Güncelleme Tarihi:
Herkes gibi çocuklar da zaman zaman yalan söylerler. En çok da hatalı bir davranıştan sonra cezalandırılma korkusuyla. Bu da aslında çocukların hatalı davranışları karşısındaki ebeveyn tutumunun ne kadar önemli olduğunu gösteriyor. Bu nedenle Tim Hopgood’un yazıp David Tazzyman’in resimlediği ‘Ali’ye Göre Gerçek’ çocuklar için olduğu kadar ebeveynler için de bir rehber niteliğinde. Ama kitabın öncelikli derdi elbette çocukların yalan ve gerçek gibi anlaşılması zor iki soyut kavramı anlamalarına yardımcı olmak.
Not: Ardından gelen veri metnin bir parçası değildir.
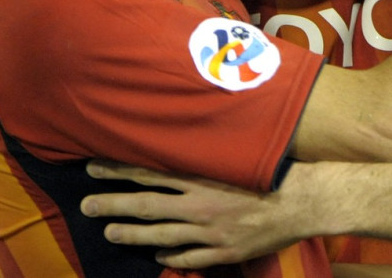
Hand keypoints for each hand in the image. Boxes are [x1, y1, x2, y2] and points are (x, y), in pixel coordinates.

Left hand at [81, 160, 315, 267]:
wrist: (306, 201)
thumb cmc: (276, 169)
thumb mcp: (238, 153)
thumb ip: (211, 149)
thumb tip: (187, 132)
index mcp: (202, 177)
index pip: (150, 172)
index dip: (119, 170)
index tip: (92, 167)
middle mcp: (200, 205)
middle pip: (147, 205)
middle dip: (113, 204)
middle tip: (85, 204)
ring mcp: (210, 232)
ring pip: (161, 235)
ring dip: (132, 233)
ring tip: (109, 231)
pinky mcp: (224, 252)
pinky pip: (191, 259)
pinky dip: (172, 259)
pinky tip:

Üstelik bunu hiç nasihat vermeden, son derece eğlenceli bir öyküyle çocuğun kendi yolunu bulmasına fırsat tanıyarak yapıyor.
Her şey Ali’nin, annesinin uyarısına rağmen, gizlice ağabeyinin bisikletine binmesiyle başlıyor. Kendince masum bir istekle başlayan bu kaçamak ufak bir kaza sonucu hem bisikletin zarar görmesine hem de annesinin arabasının çizilmesine neden oluyor. Ve Ali’nin yalanla, dolayısıyla da gerçekle imtihanı başlamış oluyor. Tim Hopgood, yalanı alışılmışın aksine gerçek üzerinden ve gerçeği de somut bir karaktere dönüştürerek anlatıyor. Zaten kitabın girişinde Ali’yle Gerçek’i iki küs arkadaş gibi, birbirlerine sırt çevirmiş halde görüyoruz. Gerçek, Ali boylarında, gri bir hamura benziyor. Oyun hamuru gibi şekilden şekle sokulası bir hali var. Ali de böyle düşünmüş olmalı ki Gerçek’le biraz oynamaya karar veriyor. Tabii bu sayede annesinin sorgulamasından, hatasının sonuçlarından kaçabileceğini de umuyor.
Ali, Gerçek’i önce çarpıtıyor. Aklı yatmayınca onu esnetmeyi, sonra saklamayı, o da olmayınca görmezden gelmeyi deniyor. Her bir durum için yalan olduğu çok aşikâr minik hikâyeler uyduruyor. Havalı bir prensesten tutun kayıp bir uzaylıya kadar katıp karıştırmadığı kalmıyor mevzuya. David Tazzyman’in karikatüristik çizimlerinin de etkisiyle birbirinden komik sahneler çıkıyor ortaya.
Tim Hopgood bu sayede çocukların zaten içinde bulundukları gerilime ilaveten bir de söyledikleri yalandan ürküp korkmalarının önünü kapatarak akıl ve sağduyu yoluyla doğruyu bulmalarına kapı aralıyor. Böylece gerçek üzerindeki, ufak tefek de olsa, her türlü tahribatın aslında yalana denk düştüğü, gerçeği eğip bükmenin göründüğü kadar kolay olmadığı hem çok esprili hem de gerilimden uzak, rahatlatıcı bir şekilde kendiliğinden ortaya çıkmış oluyor. Ayrıca yalanımız tutmuş ve paçayı kurtarmış olsak bile, gerçek gözlerini üzerimize diktiği müddetçe derin bir “ohh” çekmenin pek mümkün olmadığı da...
Anlayacağınız Ali çetin bir sınavdan geçiyor. Gerçek’le aralarının bozuk olduğunu da düşünürsek işi biraz zor gibi. Ama belli mi olur, belki de her şeye rağmen barışıp iki iyi arkadaş olmanın bir yolunu bulabilirler. Kim bilir?